From an income tax perspective you need to consider Section 11(w) and all its implications. Although there are choices and decisions that can be made here, in very simple layman’s terms, if the premiums were deducted for income tax purposes by the company, then the proceeds of any life insurance policies paid to the company, will be taxable.

For the most part, Estate Duty is not a concern if life insurance is used to pay for the share transfer between owners / shareholders, assuming that the departing owner / shareholder is a natural person. There is an unusual anomaly to this, insofar as a company, which is a shareholder, is defined as a person by the Interpretation Act, Act No 33 of 1957 and so it is possible to maintain Estate Duty free payments to shareholder companies. Trusts on the hand do not enjoy the same exemption. There are nevertheless corporate structuring techniques available with a combination of trusts and companies, whereby Estate Duty benefits could still be obtained.

At any stage that the payment for the owner’s interest or shareholding exceeds the base cost of the interest / shares, there will be a capital gain and capital gains tax will ensue.
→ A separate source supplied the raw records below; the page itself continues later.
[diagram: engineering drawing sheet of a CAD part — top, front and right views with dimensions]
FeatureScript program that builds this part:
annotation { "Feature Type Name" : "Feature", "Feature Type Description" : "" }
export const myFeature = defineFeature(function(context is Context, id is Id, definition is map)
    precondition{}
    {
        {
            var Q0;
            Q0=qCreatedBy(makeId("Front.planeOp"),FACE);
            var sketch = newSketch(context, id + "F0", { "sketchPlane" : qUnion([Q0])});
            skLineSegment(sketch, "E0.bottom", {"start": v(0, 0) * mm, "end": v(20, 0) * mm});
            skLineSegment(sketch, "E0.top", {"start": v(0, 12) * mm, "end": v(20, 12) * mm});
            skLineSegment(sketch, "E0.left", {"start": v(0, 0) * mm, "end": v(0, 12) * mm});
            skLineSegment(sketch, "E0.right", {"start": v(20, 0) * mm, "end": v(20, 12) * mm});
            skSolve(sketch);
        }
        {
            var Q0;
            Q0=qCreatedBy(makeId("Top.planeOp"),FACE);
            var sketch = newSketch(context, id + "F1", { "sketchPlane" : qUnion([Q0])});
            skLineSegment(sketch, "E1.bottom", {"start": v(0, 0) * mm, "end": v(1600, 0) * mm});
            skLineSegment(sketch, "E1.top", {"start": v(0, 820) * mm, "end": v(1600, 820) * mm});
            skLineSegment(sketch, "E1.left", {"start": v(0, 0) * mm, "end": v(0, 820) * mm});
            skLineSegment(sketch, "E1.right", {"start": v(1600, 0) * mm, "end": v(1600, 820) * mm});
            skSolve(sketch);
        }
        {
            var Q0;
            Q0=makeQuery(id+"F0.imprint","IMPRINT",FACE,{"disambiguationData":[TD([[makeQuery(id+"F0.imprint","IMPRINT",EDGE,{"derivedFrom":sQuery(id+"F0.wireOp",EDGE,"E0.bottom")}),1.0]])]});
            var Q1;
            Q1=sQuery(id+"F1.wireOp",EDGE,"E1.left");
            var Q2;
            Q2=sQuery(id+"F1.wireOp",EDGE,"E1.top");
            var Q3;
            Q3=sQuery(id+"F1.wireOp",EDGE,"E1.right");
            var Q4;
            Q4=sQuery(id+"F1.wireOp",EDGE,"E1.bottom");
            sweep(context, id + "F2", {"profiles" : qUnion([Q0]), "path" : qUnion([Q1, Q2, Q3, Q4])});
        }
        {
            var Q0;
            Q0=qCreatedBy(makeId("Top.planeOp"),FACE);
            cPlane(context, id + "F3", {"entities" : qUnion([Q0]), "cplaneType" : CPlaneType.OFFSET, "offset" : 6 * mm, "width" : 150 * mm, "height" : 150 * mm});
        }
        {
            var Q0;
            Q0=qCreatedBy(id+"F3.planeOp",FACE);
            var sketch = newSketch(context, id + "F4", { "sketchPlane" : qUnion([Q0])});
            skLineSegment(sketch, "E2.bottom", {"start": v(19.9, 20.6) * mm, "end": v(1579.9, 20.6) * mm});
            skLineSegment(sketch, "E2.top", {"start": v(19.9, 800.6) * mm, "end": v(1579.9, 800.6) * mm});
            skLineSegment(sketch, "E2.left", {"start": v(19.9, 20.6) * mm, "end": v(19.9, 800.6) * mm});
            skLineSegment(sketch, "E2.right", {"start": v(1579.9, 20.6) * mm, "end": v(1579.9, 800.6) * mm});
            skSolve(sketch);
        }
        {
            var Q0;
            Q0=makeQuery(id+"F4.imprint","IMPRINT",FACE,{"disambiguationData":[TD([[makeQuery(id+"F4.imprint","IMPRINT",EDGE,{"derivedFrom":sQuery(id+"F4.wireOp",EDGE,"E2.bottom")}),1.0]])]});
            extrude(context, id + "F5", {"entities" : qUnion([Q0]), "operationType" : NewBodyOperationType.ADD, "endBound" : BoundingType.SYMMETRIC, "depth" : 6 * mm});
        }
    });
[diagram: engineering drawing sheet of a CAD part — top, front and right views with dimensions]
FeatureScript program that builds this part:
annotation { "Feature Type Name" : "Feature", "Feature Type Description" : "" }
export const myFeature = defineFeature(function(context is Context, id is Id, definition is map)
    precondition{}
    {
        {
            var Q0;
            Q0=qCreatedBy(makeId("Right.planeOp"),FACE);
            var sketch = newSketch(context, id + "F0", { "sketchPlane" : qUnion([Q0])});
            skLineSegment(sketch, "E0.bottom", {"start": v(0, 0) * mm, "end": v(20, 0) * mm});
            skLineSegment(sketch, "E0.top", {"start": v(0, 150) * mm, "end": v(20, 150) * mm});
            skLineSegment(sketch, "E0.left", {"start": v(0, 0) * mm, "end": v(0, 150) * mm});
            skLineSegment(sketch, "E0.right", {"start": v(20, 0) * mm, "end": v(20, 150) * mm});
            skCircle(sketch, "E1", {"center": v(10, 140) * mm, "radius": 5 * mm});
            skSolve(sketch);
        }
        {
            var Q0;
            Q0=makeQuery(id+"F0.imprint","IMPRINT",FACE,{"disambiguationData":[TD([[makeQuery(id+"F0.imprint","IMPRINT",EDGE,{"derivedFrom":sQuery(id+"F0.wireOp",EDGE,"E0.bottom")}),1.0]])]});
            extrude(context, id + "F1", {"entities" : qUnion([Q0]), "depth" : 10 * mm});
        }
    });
Similarly, there could be a capital loss, which will not be deductible for tax purposes. It is vitally important that an acceptable valuation method is adopted and adopted in all relevant agreements and the MOI of the company, to avoid excessive CGT [capital gains tax] being raised by SARS.

Donations tax could arise if the payment for the ownership interest / shareholding is substantially less than a fair market value thereof. This is also why one needs to define the share valuation method in an acceptable manner and structure to SARS. If insufficient consideration is given to this aspect, you could find yourself in the unenviable position of incurring both Donations and Capital Gains Tax upon the transfer of ownership.